Former Eagles RB Miles Sanders Reportedly Reaches 4-Year, $25M Contract with Panthers

Joseph Zucker@@JosephZuckerFeatured Columnist IVMarch 15, 2023

PHILADELPHIA, PA - DECEMBER 04: Miles Sanders #26 of the Philadelphia Eagles looks on during the second half of the game against the Tennessee Titans at Lincoln Financial Field on December 4, 2022 in Philadelphia, Pennsylvania. (Photo by Scott Taetsch/Getty Images)
Scott Taetsch/Getty Images

Miles Sanders' time with the Philadelphia Eagles is reportedly over.

According to ESPN's David Newton, Sanders has agreed to a four-year, $25 million contract with the Carolina Panthers.

The deal was first reported by ESPN's Jeremy Fowler.

Sanders had alluded to his departure on the second day of the NFL's legal tampering period:

Miles Sanders @BoobieMilesXXIV

To the city of Philadelphia Thank You from the bottom of my heart. 🫶🏾

Quarterback Jalen Hurts understandably drew a lot of praise last season as he put together an MVP-caliber resume. But Sanders had a role in Philly's potent offensive attack as well after putting together his best-ever season on the ground.

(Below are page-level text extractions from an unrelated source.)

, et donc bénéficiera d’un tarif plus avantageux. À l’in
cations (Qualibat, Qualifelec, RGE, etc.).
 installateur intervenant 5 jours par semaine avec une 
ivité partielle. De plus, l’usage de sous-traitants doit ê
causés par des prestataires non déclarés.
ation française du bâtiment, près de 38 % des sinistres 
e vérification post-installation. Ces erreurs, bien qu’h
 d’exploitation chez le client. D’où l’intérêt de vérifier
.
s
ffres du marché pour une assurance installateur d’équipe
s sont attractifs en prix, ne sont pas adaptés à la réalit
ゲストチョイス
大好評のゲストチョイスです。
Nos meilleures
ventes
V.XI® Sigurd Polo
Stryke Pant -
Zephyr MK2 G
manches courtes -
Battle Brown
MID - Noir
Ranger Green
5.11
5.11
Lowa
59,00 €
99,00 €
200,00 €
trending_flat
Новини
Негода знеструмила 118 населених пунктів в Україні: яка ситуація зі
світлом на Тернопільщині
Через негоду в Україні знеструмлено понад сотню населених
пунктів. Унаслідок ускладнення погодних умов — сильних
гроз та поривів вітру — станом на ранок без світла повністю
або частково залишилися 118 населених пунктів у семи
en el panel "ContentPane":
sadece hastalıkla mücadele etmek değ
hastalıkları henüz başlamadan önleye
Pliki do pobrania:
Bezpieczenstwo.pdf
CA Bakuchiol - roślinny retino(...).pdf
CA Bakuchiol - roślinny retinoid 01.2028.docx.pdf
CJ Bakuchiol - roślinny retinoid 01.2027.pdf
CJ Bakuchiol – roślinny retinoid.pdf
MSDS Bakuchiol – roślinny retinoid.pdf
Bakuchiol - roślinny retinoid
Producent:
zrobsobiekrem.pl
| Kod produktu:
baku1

As a rookie, Sanders ran for 818 yards while catching 50 passes for 509 yards and three touchdowns. In 2022, he was utilized almost exclusively as a running option, getting targeted only 26 times.

While the 2019 second-round pick didn't offer much as a pass-catcher, he made up for it by finishing fifth in the NFL in rushing yards (1,269) and finding the end zone a career-high 11 times on the ground. Football Outsiders ranked him third in DYAR (defense-adjusted yards above replacement) among backs with at least 100 carries.

Sanders' performance tailed off a bit during his team's run to Super Bowl LVII. He opened with 90 yards in a divisional-round win over the New York Giants before running for 42 yards and two scores in the NFC Championship Game against the San Francisco 49ers. In the Super Bowl, however, he carried the ball seven times for only 16 yards.

Free agency provided an obvious motivator for Sanders, but he told The Athletic's Dan Pompei in January he wanted to prove a larger point this year.

"A switch flipped in my head," he said. "It was time to let everybody in this league feel me and know who Miles Sanders is."

The results of Sanders' grueling offseason workouts—one involved training on a steep hill at Frick Park in Pittsburgh—were readily apparent.

"I really felt he had a different mindset," Eagles running backs coach Jemal Singleton said to Pompei. "His body looked leaner and thicker."

Signing running backs to their second contracts always carries a level of risk because of how quickly even the best at the position can fall off. In the case of Sanders, the danger is less about how much he might decline over the next few years and instead how much his overall value might have been inflated by his 2022 production.

Life is a little easier in the backfield when opposing defenses have to account for Hurts, A.J. Brown, DeVonta Smith and Dallas Goedert. Philadelphia had arguably the best offensive line in the league as well, one that included three Pro Bowlers (Lane Johnson, Landon Dickerson and Jason Kelce).

The Eagles also have to account for Hurts hitting the open market in 2024. Spotrac valued the Pro Bowl quarterback at $265.4 million over six years. After his dynamic showing in the Super Bowl, it's only a matter of time before he receives his massive payday.

General manager Howie Roseman had to weigh whether the added financial burden of re-signing Sanders and the salary-cap implications moving forward was worth what he provides on the field.

Philadelphia has already gone about replacing Sanders, agreeing to a one-year deal with former Seattle Seahawks running back Rashaad Penny. After Sanders worked so hard to silence his skeptics last offseason, that might put another chip on his shoulder in 2023 as he joins the Panthers.